- What you have to do -
Only a number is wanted: the count of lines in this listing that contain "binding".

►

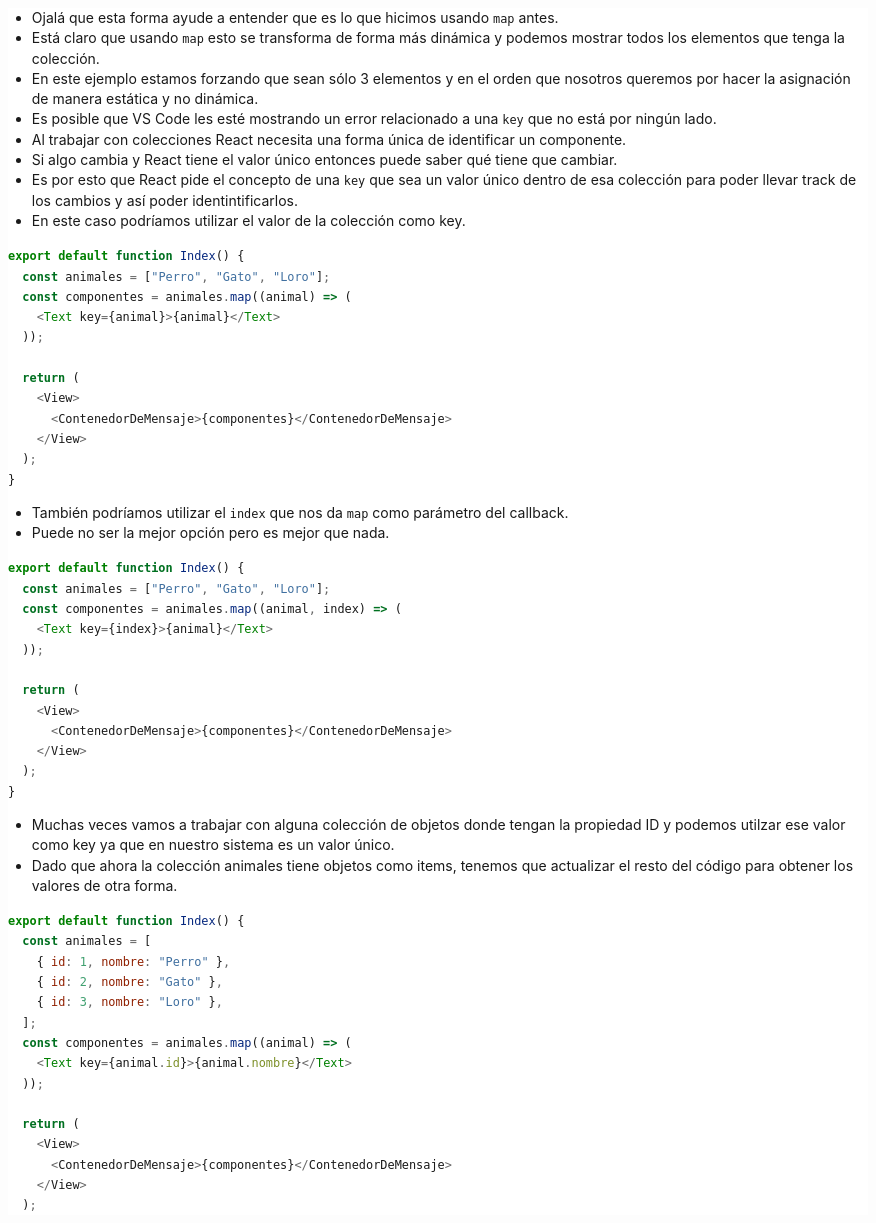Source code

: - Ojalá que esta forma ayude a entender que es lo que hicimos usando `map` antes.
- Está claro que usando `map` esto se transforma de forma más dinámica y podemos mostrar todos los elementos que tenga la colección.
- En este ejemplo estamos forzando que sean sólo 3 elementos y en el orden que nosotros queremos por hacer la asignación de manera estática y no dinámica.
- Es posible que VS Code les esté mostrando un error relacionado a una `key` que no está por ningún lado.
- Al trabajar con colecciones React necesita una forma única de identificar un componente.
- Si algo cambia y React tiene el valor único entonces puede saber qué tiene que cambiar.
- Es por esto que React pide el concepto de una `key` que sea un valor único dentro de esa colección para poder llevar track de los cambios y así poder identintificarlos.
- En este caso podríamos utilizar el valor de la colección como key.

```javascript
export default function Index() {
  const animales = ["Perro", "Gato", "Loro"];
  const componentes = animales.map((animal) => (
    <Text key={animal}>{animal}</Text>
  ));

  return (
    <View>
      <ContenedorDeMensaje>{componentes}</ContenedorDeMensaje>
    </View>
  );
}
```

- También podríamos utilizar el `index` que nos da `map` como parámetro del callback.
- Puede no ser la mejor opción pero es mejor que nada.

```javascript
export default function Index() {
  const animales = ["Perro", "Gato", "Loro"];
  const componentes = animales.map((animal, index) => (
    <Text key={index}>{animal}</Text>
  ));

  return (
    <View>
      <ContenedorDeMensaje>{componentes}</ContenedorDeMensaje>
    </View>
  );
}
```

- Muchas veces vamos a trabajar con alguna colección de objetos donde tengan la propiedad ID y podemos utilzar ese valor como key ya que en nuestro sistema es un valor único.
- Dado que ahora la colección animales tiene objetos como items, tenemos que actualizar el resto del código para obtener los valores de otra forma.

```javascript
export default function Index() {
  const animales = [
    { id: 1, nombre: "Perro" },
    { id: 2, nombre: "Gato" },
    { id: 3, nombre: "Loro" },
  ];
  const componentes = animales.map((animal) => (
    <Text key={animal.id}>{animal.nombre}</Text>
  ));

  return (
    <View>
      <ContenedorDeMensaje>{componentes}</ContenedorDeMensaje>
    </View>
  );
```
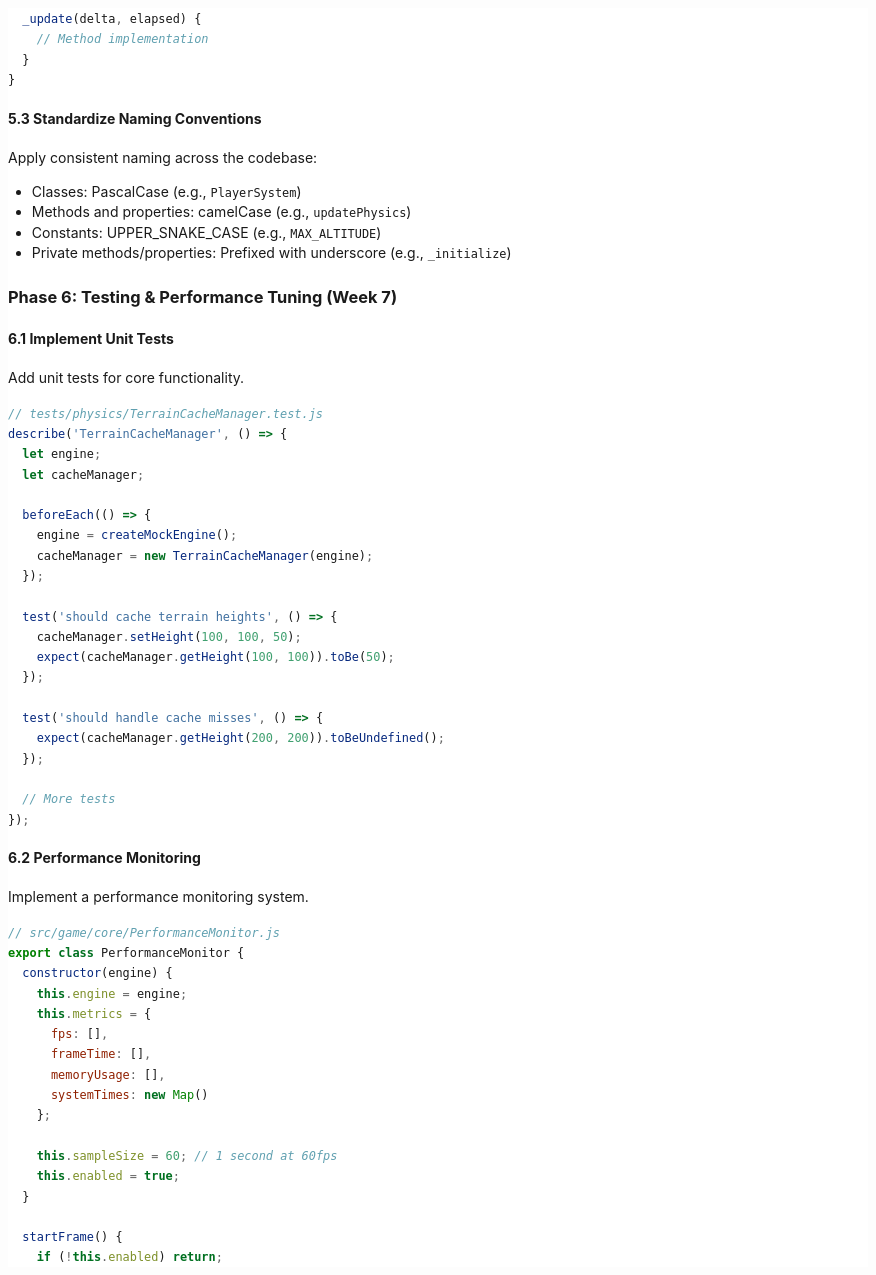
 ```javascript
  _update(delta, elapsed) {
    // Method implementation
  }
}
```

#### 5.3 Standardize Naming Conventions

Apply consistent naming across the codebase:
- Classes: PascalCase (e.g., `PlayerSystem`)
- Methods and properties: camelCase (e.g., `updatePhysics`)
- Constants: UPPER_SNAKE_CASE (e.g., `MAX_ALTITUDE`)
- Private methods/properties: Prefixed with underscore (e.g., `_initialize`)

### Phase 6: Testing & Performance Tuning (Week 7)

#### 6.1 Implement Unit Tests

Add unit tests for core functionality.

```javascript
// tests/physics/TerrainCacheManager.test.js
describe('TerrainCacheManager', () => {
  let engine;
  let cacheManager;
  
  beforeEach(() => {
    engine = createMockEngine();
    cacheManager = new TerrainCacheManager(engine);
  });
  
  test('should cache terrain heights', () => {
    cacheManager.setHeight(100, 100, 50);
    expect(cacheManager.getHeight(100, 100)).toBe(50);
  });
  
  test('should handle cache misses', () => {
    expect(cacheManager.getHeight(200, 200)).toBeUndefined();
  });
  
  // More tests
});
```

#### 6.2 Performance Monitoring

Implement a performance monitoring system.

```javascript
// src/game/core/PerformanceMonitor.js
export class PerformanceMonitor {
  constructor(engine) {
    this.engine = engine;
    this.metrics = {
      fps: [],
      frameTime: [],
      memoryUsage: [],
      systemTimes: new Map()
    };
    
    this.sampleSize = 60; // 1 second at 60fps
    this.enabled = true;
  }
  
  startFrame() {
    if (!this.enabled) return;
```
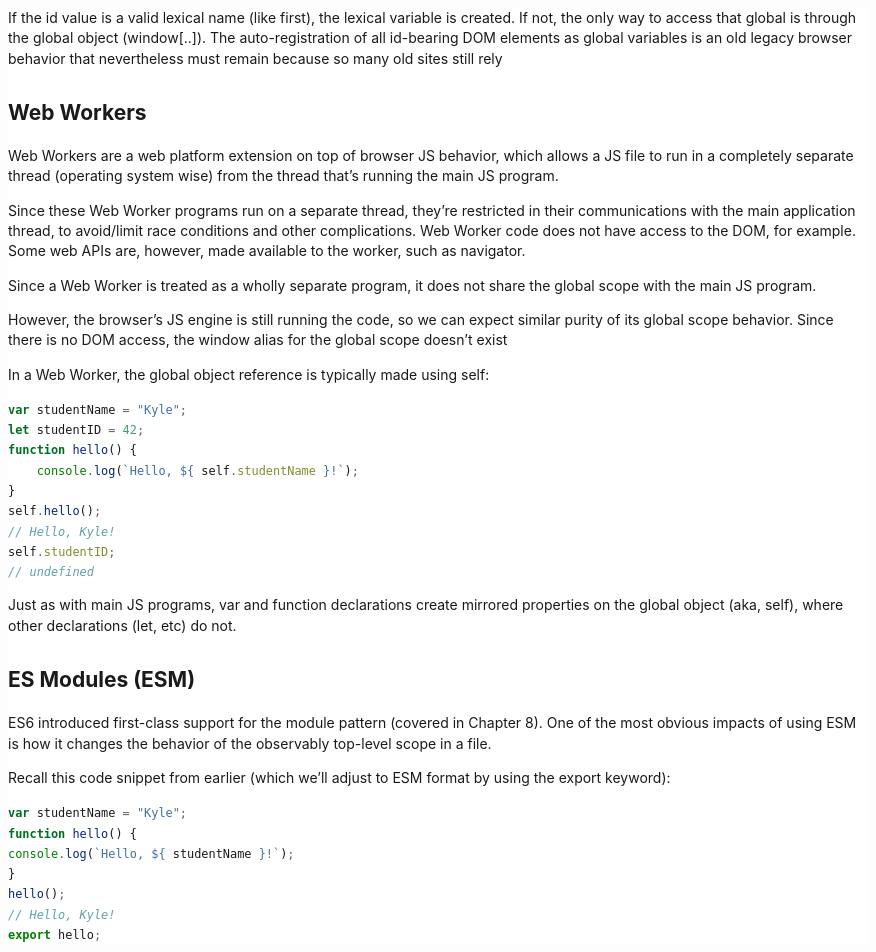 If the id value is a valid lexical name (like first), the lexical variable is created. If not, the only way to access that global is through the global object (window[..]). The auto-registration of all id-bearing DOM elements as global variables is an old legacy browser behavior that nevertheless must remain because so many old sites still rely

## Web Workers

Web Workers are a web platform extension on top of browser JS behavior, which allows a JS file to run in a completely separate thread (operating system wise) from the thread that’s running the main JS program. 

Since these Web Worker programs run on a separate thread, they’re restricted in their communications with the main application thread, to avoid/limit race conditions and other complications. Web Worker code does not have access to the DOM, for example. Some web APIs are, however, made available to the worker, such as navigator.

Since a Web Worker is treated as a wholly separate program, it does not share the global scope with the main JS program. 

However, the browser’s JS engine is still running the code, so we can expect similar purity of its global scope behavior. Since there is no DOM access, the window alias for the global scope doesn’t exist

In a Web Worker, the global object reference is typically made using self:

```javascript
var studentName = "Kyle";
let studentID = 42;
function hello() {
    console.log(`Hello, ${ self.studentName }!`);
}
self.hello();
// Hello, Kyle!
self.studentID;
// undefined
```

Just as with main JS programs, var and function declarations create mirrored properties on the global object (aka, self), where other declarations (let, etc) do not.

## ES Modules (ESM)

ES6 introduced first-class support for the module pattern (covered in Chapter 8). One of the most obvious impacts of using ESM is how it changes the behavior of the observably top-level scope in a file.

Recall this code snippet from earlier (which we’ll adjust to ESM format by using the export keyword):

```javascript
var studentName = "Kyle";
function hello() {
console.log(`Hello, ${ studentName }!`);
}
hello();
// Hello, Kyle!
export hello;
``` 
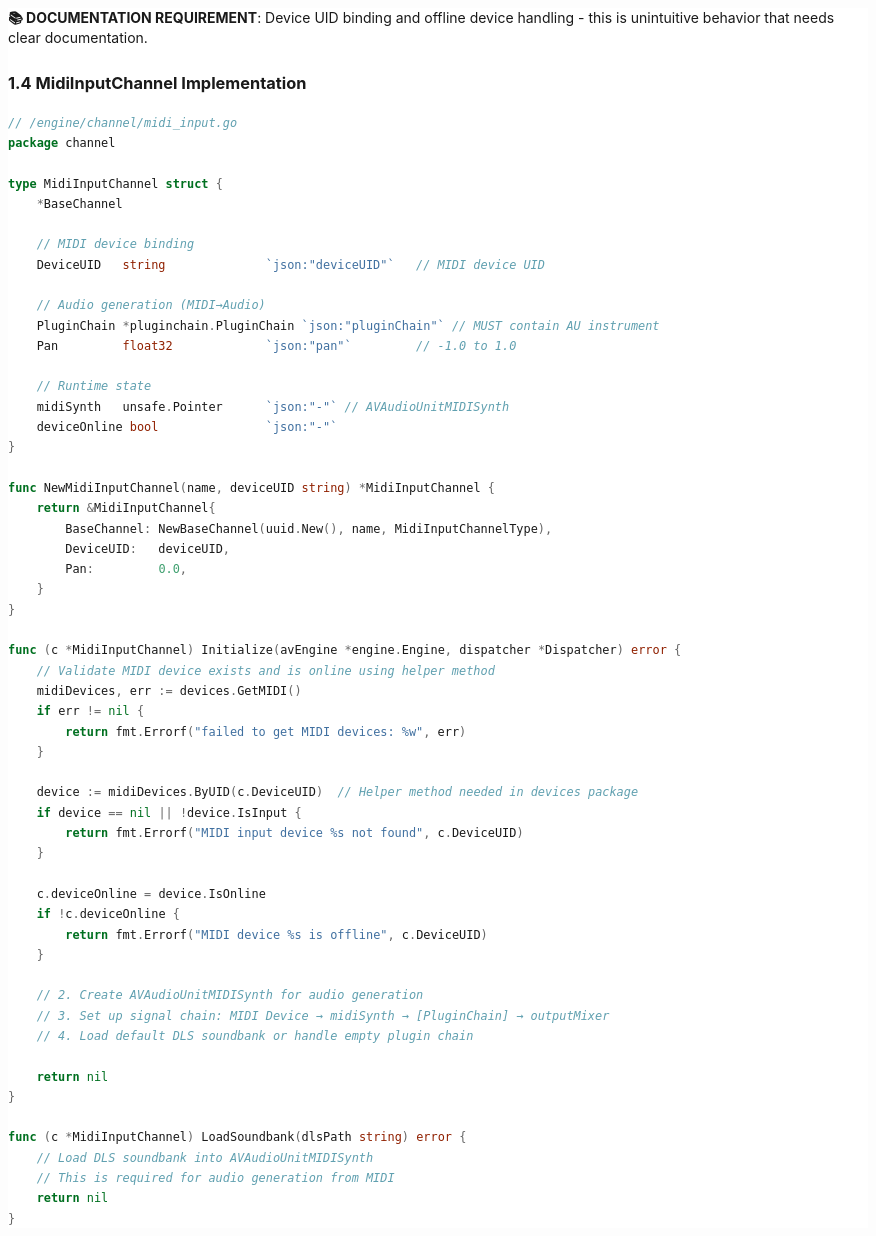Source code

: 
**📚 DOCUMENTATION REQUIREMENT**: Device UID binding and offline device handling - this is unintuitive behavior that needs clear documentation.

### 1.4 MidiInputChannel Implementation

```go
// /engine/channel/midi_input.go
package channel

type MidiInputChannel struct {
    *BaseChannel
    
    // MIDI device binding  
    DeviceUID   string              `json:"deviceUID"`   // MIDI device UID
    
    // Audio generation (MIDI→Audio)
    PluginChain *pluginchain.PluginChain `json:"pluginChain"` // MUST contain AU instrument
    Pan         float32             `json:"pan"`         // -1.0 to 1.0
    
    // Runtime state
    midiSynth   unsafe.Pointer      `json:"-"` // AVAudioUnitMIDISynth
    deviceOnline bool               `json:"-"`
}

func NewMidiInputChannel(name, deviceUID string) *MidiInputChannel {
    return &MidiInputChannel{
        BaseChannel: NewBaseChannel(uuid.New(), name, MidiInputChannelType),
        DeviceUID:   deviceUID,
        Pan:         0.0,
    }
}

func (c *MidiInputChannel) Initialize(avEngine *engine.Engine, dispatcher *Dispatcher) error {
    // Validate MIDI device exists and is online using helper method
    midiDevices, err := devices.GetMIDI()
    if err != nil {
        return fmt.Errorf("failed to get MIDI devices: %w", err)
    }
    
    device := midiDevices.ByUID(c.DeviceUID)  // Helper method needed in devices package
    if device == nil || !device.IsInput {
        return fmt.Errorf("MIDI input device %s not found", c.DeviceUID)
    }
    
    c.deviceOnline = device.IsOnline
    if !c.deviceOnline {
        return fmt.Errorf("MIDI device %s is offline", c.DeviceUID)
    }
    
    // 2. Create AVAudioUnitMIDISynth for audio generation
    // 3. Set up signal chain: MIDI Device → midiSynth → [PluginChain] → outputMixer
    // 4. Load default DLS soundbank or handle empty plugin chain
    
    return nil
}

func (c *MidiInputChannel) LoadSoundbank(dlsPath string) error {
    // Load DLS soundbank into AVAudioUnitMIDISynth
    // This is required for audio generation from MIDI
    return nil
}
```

◄

- Reply to the exercise -
2